Jenna has made a few bad decisions in her life, but loves her daughters and wants to be a good mom. That means she wants to do more with her life than make ends meet working in a cafe, so when she gets the opportunity to reconnect with her dream of being a professional photographer, she is both keen and scared.

Hurricane Season is an interesting and thought-provoking story that doesn’t run according to plan. Given the set-up, I had an idea of how it would finish, but I was around 80% wrong. That was both good and bad—my ending was the happy-ever-after emotionally fulfilling easy but unrealistic end. I guess Lauren K Denton doesn’t believe in easy. And that’s true to real life: things don’t come easy, and getting what we wish for doesn’t magically make everything perfect.

There are some good lines, inspiration for writers and other creatives, and the people who work with them:

There will always be people to criticize your work. I'm trying to help you, to make you better than you think you can be, better even that you're trying to be.

I’d like to think I take that approach when working with writers.

However, I wouldn’t call Hurricane Season Christian fiction—while Betsy and Ty go to church, the faith element isn’t central to the plot or the journey of either Betsy or Jenna.

If you’re looking for a feel-good Christian romance, Hurricane Season isn’t the book for you.

But if you want a novel that addresses hard questions of wants and priorities and doesn’t tie up the ending in easy answers, Hurricane Season might be the novel you’re looking for.

Thanks to Thomas Nelson and NetGalley for providing a free ebook for review.

About Lauren K Denton

Author Photo Lauren K DentonBorn and raised in Mobile, Alabama, Lauren now lives with her husband and two daughters in Homewood, just outside Birmingham. In addition to her fiction, she writes a monthly newspaper column about life, faith, and how funny (and hard) it is to be a parent. On any given day, she’d rather be at the beach with her family and a stack of books.
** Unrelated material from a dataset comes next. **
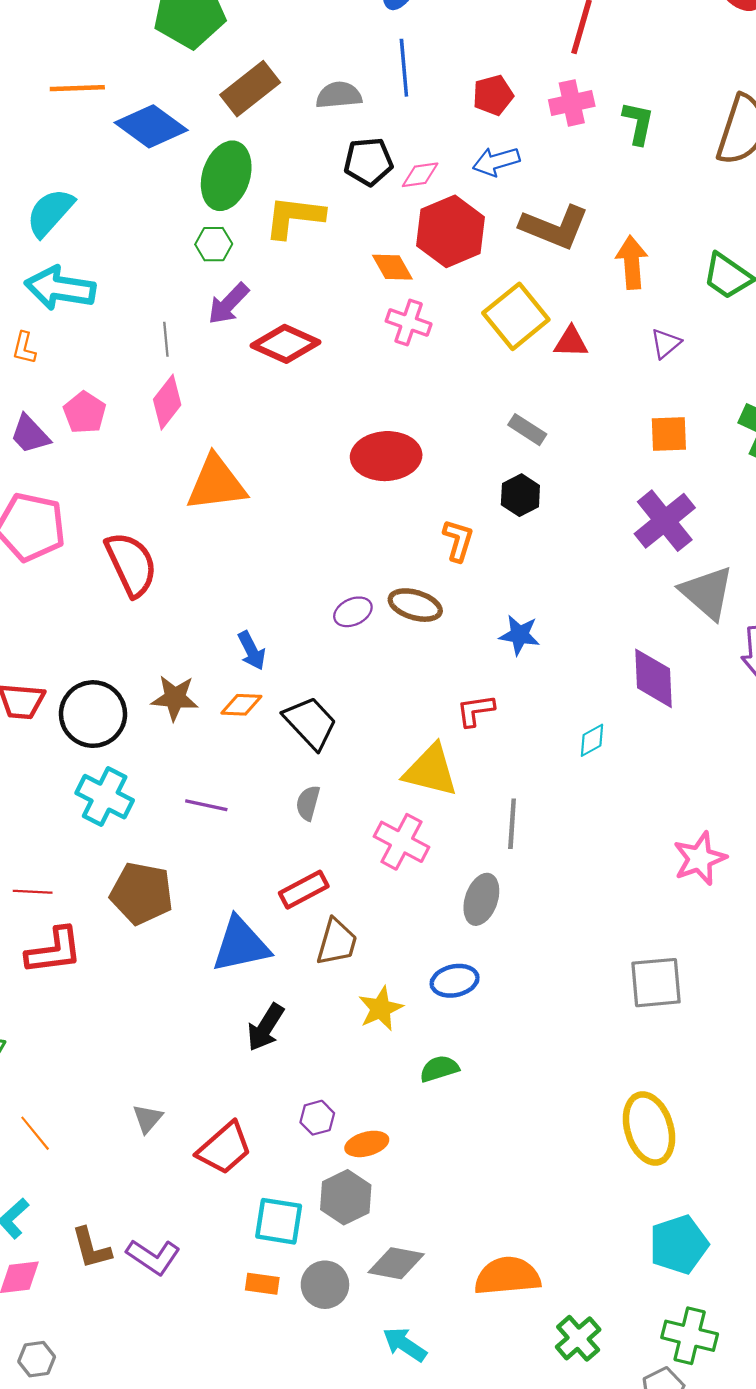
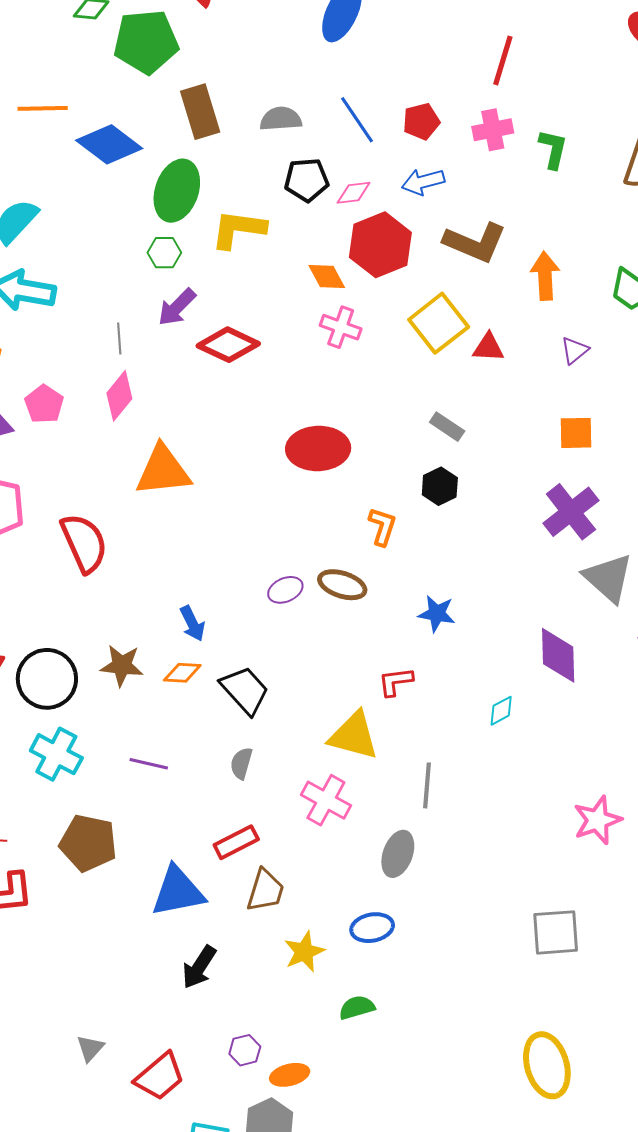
blue line: (404, 68) -> (357, 120), moved, turned -30
brown rectangle: (250, 89) -> (200, 112), turned -70

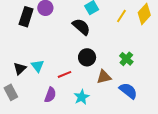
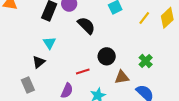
black semicircle: (81, 27) -> (86, 26), moved
cyan triangle: (38, 66) -> (49, 43), moved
Find her at LaurenKDenton.com or on Facebook (LaurenKDentonAuthor), Instagram (LaurenKDentonBooks), or Twitter (@laurenkdenton).

You can find Lauren K Denton online at:

Website | Facebook | Instagram | Pinterest | Twitter

About Hurricane Season

Betsy and Ty Franklin, owners of Franklin Dairy Farm in southern Alabama, have long since buried their desire for children of their own. While Ty manages their herd of dairy cows, Betsy busies herself with the farm’s day-to-day operations and tries to forget her dream of motherhood. But when her free-spirited sister, Jenna, drops off her two young daughters for “just two weeks,” Betsy’s carefully constructed wall of self-protection begins to crumble.

As the two weeks stretch deeper into the Alabama summer, Betsy and Ty learn to navigate the new additions in their world—and revel in the laughter that now fills their home. Meanwhile, record temperatures promise to usher in the most active hurricane season in decades.

Attending an art retreat four hundred miles away, Jenna is fighting her own battles. She finally has time and energy to focus on her photography, a lifelong ambition. But she wonders how her rediscovered passion can fit in with the life she’s made back home as a single mom.

When Hurricane Ingrid aims a steady eye at the Alabama coast, Jenna must make a decision that will change her family’s future, even as Betsy and Ty try to protect their beloved farm and their hearts. Hurricane Season is the story of one family’s unconventional journey to healing—and the relationships that must be mended along the way.